There is also if you have a friend with a dog that is unknown to yours but will not react to yours as it goes to bark (if that makes sense!) and ignore it, try this (like a Stooge dog almost). Walk your dogs along the street with your friend coming in the opposite direction (obv not too close) - most of the occasions I've seen this its more like "i'll get in before you do!" and if they are ignored by the other dog, they quickly retreat!!

Good luck!!!!


----------



## Kellys Heroes (21 June 2010)

Jennypenny said:



			Yes defo if I  see another dog and think Oh bugger! Here we go again! LOL They are both very strong dogs so I end up just holding on to them. If I see someone coming I tend to now change direction and walk away and go some where for them to pass. But like to today I have a dog behind and two dogs in front and had the challenge which ever way I went.
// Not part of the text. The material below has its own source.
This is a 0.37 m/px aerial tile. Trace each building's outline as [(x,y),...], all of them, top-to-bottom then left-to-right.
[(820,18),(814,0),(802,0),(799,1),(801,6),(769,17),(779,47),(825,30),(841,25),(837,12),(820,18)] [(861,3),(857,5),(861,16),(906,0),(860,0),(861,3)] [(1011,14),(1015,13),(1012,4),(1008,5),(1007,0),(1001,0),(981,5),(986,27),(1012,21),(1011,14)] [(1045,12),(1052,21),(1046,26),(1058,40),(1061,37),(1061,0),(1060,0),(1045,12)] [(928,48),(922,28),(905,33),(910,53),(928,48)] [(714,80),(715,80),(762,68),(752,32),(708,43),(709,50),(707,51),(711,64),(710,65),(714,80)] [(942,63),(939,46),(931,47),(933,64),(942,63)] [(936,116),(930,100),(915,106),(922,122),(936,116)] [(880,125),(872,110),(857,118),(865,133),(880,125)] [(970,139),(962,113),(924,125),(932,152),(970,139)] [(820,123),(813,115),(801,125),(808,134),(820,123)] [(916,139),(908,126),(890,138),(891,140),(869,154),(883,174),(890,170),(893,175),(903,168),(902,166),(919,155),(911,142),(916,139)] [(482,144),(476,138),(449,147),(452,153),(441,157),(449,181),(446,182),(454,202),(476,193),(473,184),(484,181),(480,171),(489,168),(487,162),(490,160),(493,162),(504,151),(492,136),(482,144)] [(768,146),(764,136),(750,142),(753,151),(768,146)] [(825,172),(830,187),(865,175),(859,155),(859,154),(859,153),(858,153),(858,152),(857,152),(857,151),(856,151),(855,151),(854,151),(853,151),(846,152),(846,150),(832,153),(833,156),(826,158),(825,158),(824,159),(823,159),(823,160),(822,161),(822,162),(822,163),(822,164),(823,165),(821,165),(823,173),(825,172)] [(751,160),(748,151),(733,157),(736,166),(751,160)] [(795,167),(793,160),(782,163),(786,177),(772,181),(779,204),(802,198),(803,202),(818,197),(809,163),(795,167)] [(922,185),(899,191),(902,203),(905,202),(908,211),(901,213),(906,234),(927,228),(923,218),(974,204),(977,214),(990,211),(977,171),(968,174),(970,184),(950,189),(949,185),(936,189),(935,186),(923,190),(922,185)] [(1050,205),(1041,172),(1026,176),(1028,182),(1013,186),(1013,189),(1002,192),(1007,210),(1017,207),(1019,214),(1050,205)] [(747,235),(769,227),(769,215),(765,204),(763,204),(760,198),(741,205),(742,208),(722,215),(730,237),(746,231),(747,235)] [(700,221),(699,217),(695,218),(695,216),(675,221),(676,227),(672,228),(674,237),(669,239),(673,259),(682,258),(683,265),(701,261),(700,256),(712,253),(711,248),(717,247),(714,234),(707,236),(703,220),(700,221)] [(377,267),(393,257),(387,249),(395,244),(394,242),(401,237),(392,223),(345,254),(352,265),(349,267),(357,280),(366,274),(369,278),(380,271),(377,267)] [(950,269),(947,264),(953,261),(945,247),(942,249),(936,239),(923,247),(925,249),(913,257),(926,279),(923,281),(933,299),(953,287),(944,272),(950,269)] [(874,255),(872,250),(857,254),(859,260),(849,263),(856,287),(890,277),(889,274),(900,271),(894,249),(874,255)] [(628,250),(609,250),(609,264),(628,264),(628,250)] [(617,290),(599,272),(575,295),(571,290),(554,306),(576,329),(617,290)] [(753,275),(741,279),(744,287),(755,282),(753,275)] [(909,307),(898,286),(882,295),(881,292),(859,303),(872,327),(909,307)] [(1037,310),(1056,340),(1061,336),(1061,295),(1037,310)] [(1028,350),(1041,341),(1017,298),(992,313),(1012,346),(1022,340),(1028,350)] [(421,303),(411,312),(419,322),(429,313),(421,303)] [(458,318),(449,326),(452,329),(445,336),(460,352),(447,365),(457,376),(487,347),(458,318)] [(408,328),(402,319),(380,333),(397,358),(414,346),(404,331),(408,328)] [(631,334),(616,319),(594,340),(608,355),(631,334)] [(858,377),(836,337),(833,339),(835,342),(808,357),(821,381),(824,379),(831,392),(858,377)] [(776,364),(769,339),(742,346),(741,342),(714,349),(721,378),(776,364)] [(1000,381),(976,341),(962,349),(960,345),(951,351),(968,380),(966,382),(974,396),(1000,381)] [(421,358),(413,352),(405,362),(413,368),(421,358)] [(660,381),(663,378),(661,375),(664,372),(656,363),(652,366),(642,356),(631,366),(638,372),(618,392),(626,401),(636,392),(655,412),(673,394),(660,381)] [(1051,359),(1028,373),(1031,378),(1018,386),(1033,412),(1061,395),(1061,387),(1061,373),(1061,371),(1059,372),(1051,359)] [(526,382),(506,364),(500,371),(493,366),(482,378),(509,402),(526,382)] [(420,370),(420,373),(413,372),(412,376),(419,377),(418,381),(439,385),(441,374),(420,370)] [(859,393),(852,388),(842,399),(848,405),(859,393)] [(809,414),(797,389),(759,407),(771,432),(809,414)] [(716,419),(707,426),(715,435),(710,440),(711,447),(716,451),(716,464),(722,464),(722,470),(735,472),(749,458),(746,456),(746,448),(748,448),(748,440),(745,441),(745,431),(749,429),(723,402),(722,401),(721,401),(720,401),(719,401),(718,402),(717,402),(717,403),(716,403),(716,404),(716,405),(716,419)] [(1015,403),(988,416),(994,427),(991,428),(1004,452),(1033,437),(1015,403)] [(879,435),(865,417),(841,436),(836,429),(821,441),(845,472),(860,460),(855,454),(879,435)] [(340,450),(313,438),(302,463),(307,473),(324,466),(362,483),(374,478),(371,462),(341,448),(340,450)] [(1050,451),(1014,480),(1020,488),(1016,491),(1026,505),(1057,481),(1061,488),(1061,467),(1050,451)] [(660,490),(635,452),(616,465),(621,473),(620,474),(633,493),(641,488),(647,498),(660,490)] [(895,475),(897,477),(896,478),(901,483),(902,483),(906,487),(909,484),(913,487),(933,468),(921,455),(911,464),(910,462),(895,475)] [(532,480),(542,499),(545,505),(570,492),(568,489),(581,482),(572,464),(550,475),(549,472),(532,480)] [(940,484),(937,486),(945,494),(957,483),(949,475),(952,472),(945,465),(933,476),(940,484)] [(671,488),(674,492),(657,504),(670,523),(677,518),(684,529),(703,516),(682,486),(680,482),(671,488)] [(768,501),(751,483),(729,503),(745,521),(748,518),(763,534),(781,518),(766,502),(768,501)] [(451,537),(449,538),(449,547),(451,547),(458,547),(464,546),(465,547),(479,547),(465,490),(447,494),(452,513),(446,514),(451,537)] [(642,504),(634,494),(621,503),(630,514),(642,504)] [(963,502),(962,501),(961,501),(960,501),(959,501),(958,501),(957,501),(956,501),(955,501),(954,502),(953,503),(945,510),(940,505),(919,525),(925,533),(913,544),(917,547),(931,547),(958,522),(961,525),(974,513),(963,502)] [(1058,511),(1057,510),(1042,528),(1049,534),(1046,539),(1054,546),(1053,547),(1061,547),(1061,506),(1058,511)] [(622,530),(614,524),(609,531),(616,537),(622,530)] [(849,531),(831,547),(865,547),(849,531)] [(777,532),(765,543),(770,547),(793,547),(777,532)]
Its so much more difficult with two as once one starts it the other does.
		
Click to expand...

also in reply to this....

At first, if you feel better crossing the road to avoid the dogs, do this - BUT first, when you are walking them (and this is important), even when there are no dogs around, cross the road.
At random times, cross the road.
For no reason, cross the road.
Therefore crossing the road doesn't = wahheyyy dog time!!! 
Never walk away from the problem and always relax!!! Never haul the lead on them - they're always gonna win


----------



## Booboos (21 June 2010)

Annoying as it is, I think you need to work on them one at a time, so they can have your full attention. Pookie (JRT) was the same, fine off the lead, but barking and lunging on the lead and it took a good year to get him over this. If you can get the dog's attention then position him with his back to the other dog, if you can't do this, then place yourself between the two dogs and cut off his line of sight. Having a 'leave it' command in place (i.e. the dog knows this command and obeys it in less stressful situations) can be very helpful and also the bestest treats in the world.

Good luck, it does get better in time!


----------